- **REQUIREMENT**: Can you copy every text line in all of the entries below, character for character, without including the pictures?

►

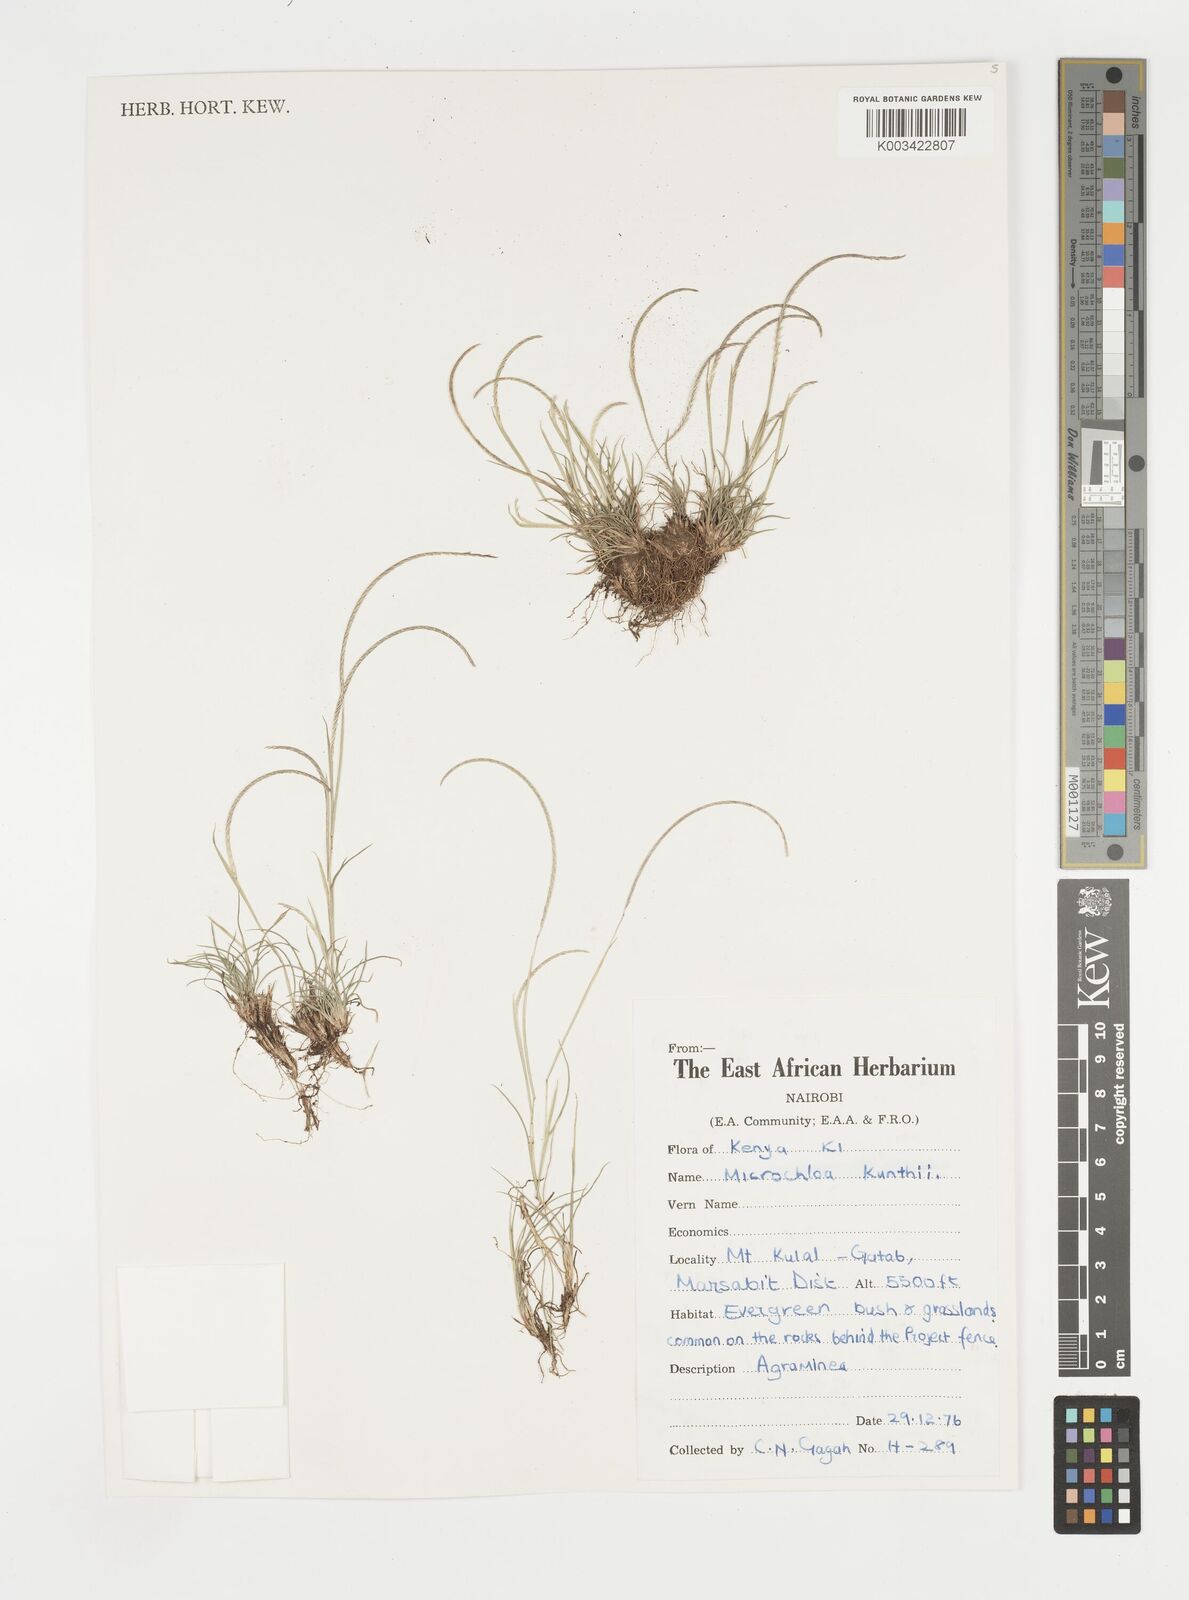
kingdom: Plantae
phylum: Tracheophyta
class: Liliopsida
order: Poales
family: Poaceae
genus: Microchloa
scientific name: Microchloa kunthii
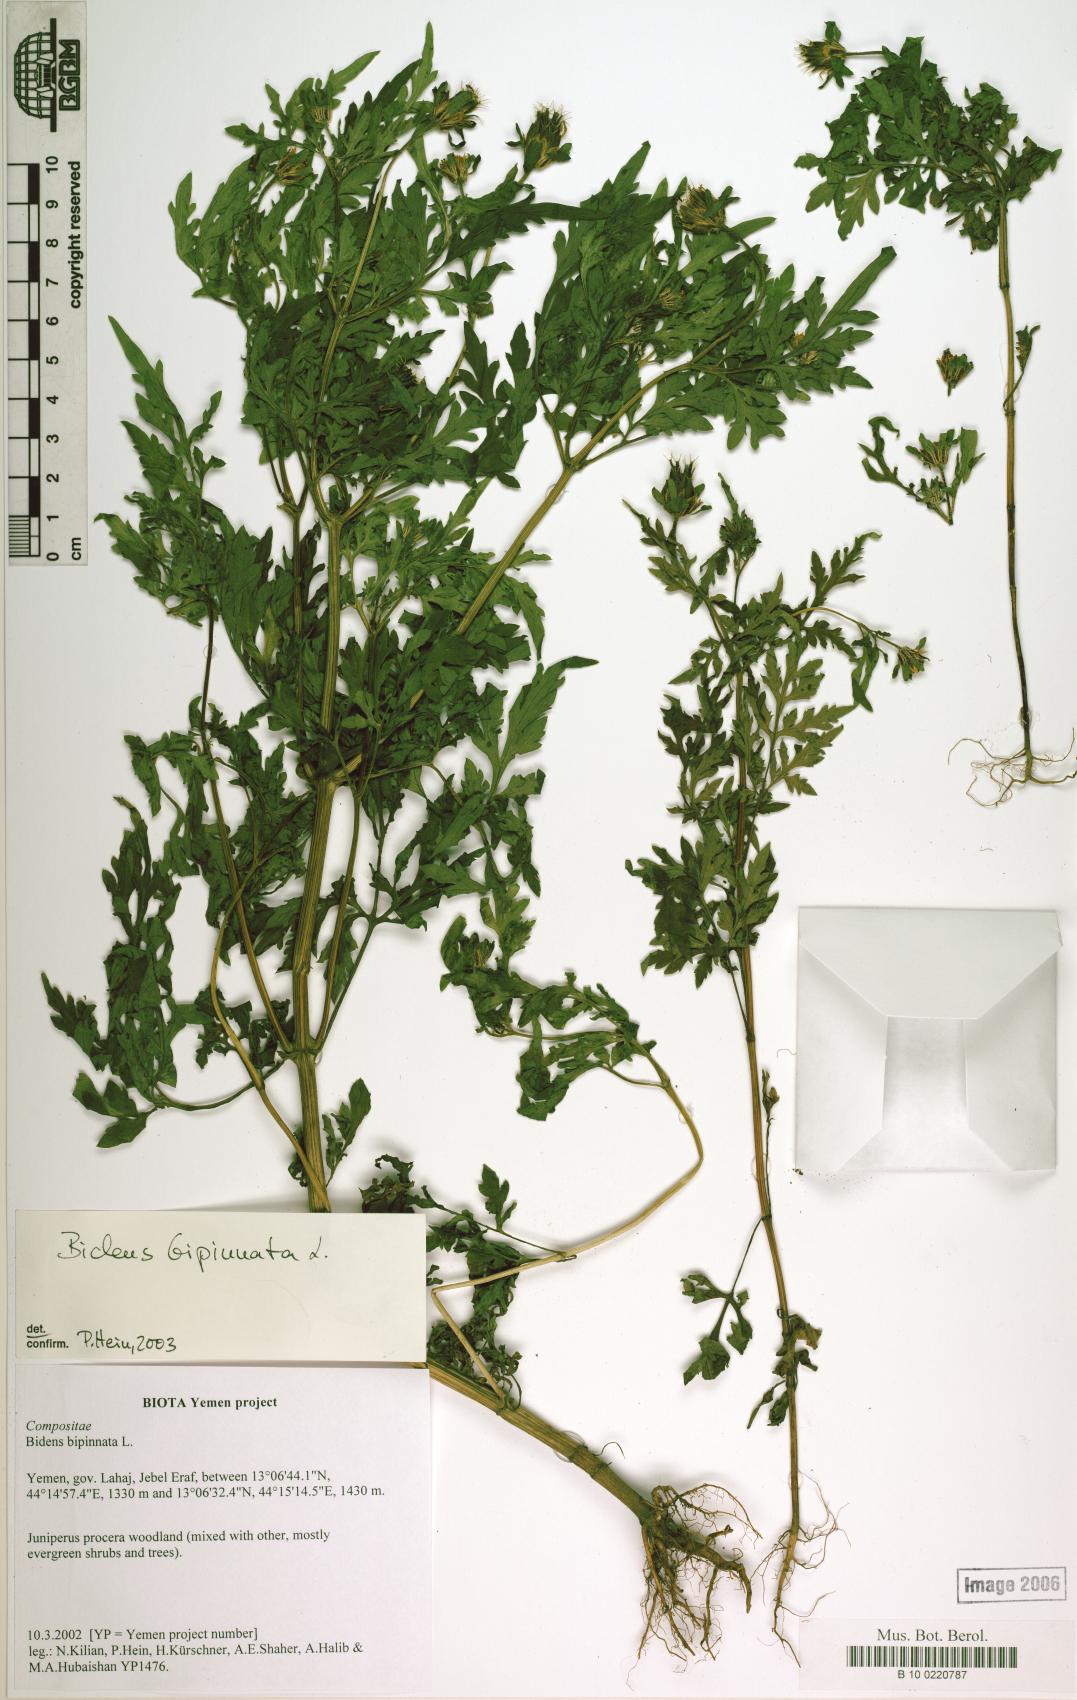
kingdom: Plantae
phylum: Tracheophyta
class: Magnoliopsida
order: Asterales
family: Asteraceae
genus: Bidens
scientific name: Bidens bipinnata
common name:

◄

- **SOLVED PROBLEM**:
kingdom: Plantae
phylum: Tracheophyta
class: Liliopsida
order: Poales
family: Poaceae
genus: Microchloa
scientific name: Microchloa kunthii
kingdom: Plantae
phylum: Tracheophyta
class: Magnoliopsida
order: Asterales
family: Asteraceae
genus: Bidens
scientific name: Bidens bipinnata
common name:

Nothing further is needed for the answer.